Wie eine Gewerkschafterin zum mehrfachen Opfer wird, weil sie in die Mühlen französischer Atominteressen gerät

Wie eine Gewerkschafterin zum mehrfachen Opfer wird, weil sie in die Mühlen französischer Atominteressen gerät

Eigentlich wäre ein Beitrag schon zum Film notwendig gewesen. Die Gewerkschafterin (Originaltitel: La Syndicaliste; auch The Sitting Duck und The Union Lady). Immerhin hatte das Verbrechen gegen die Konzern-Betriebsrätin von Areva, einem der ehemals weltweit größten Atomkonzernezu tun. Und mit dem französischen Atomstaats-Konerzern EdF. Ein maximaler Justizskandal gehörte auch noch dazu. Mauren Kearney musste lange Jahre kämpfen und leiden. Nach dem Film hat nun Eva Stegen das Buch aus dem französischen übersetzt und die editionEinwurf hat das verlegt.
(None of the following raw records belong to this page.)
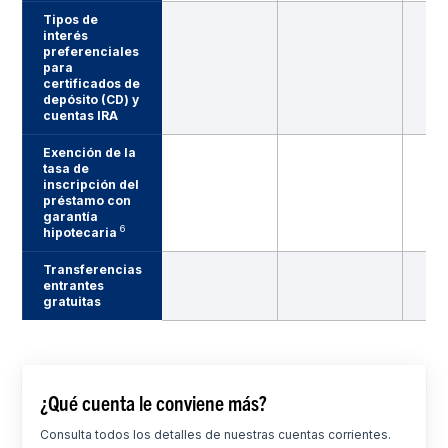
Tipos de
interés
preferenciales
para
certificados de
depósito (CD) y
cuentas IRA
Exención de la
tasa de
inscripción del
préstamo con
garantía
6
hipotecaria
Transferencias
entrantes
gratuitas
¿Qué cuenta le conviene más?
Consulta todos los detalles de nuestras cuentas corrientes.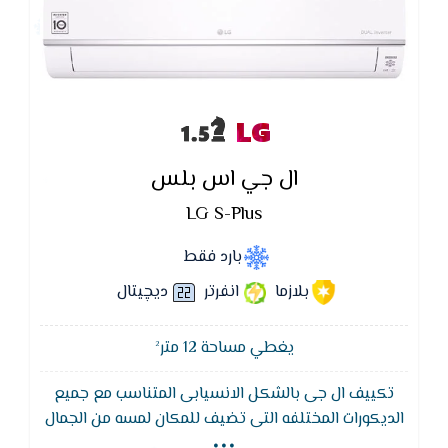
LG
ال جي اس بلس
LG S-Plus
بارد فقط
بلازما
انفرتر
ديچيتال
يغطي مساحة 12 متر²
تكييف ال جى بالشكل الانسيابى المتناسب مع جميع
...
الديكورات المختلفه التى تضيف للمكان لمسه من الجمال
,يتميز تكييف ال جي بفلاتر منقية للاتربة والتى تعمل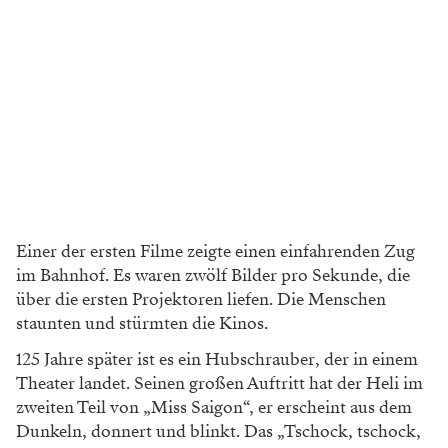
Einer der ersten Filme zeigte einen einfahrenden Zug
im Bahnhof.
Es waren zwölf Bilder pro Sekunde, die
über die ersten Projektoren liefen. Die Menschen
staunten und stürmten die Kinos.
125 Jahre später ist es ein Hubschrauber, der in einem
Theater landet. Seinen großen Auftritt hat der Heli im
zweiten Teil von „Miss Saigon“, er erscheint aus dem
Dunkeln, donnert und blinkt. Das „Tschock, tschock,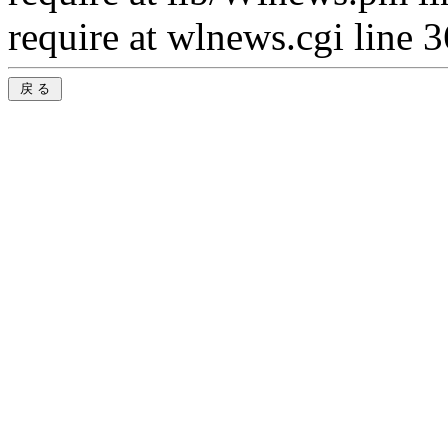
require at wlnews.cgi line 3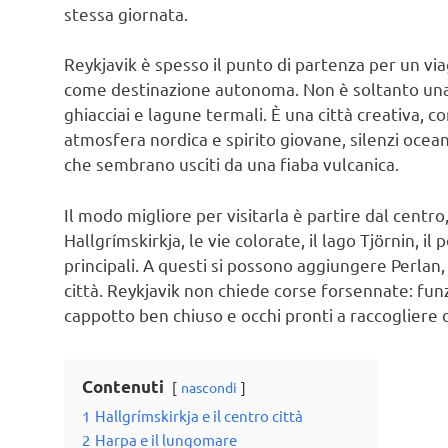
stessa giornata.
Reykjavik è spesso il punto di partenza per un via
come destinazione autonoma. Non è soltanto una 
ghiacciai e lagune termali. È una città creativa, 
atmosfera nordica e spirito giovane, silenzi oceani
che sembrano usciti da una fiaba vulcanica.
Il modo migliore per visitarla è partire dal centro
Hallgrímskirkja, le vie colorate, il lago Tjörnin, i
principali. A questi si possono aggiungere Perlan,
città. Reykjavik non chiede corse forsennate: funz
cappotto ben chiuso e occhi pronti a raccogliere d
Contenuti
nascondi
1
Hallgrímskirkja e il centro città
2
Harpa e il lungomare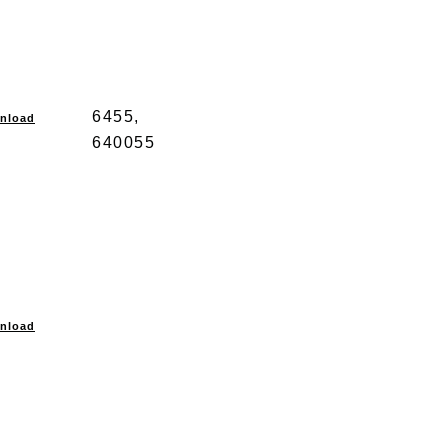
6455,
nload
640055
nload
Zur Krise, die zum Untergang von Areva führten, siehe auf umweltFAIRaendern:

Hintergrund des Buches sind machtpolitische Kämpfe zwischen den beiden Atomgiganten Areva (Uranbau, Verarbeitung, Bau) und EdF (Betrieb von Atomanlagen), in die die Gewerkschafterin Maureen Kearney geriet und ihnen brutal zum Opfer fiel. Die EdF dealte – ohne und auch gegen die Areva – mit China über neue Atomkooperationen, um Teilhabe am damals boomenden Atommarkt in China zu erlangen. Die Areva-Konzern-Betriebsrätin wollte diesen Deal zu Lasten der Arbeitsplätze im eigenen Haus verhindern.

Maureen Kearney wird eines Morgens im Dezember 2012, als sie allein zu Hause ist, überfallen und vergewaltigt. Doch schnell wenden sich die Ermittlungen gegen sie selbst. Sie wird sogar verurteilt. Politisch mächtige „Freunde“ wenden sich ab. Erst 2018 wird sie in einem weiteren Verfahren „freigesprochen“. Das Gericht prangert eklatante Mängel bei den damaligen „Ermittlungen“ an. Eine Aufklärung, wer hinter dem Überfall gestanden hat, ist bis heute nicht erfolgt.

Absolut nicht einfach. Einer quere Geschichte über eine Frau und Gewerkschafterin, die die Arbeitnehmer:innen und ihre Interessen in einem der damals mächtigsten Atomkonzerne nicht nur in Frankreich, sondern der Welt vertritt. Bei Areva. Einem Konzern, die damals die gesamte Atomspirale von den Minen über Brennstoffe bis hin zum Bau der Atomkraftwerke betreibt und damit Super-GAU-Risiken, Atommüll für die Ewigkeit und irgendwie auch für französische Atomwaffen verantwortet. Areva verfügte über ein weltweites Firmennetz.

Die Gesamt-Betriebsrätin wird Opfer eines brutalen Angriffs. Weil sie sich gegen die Interessen der EdF für die Kolleg:innen bei Areva einmischt und das Geschäft mit China unterbinden will. Die Geschichte ist so unglaublich, sie ist so sehr denkbar, weil es vorstellbar ist. Sexualisierte Gewalt, weil eine Gewerkschafterin-Frau eine mächtige Position hat!

„Die Gewerkschafterin – Im Räderwerk der Atommafia“ von Caroline Michel-Aguirre in der deutschen Übersetzung von Eva Stegen ist irgendwie ein holpriges Buch. Die Geschichte ist nicht einfach, sie zu erzählen vermutlich ganz besonders nicht einfach. Doch vielleicht wären ein paar Eingriffe angenehm gewesen, jedenfalls wenn es um sprachliche Mängel geht, die bereits in der französischen Vorlage waren (was ich leider nicht beurteilen kann).

Das Buch kommt als „Tatsachenroman“ daher. Es behandelt eine beklemmende Geschichte, die viel über die brutalen patriarchalen Verhältnisse einer interessengetriebenen Verflechtung von Staat und Wirtschaft mit viel zu viel Macht erhellt.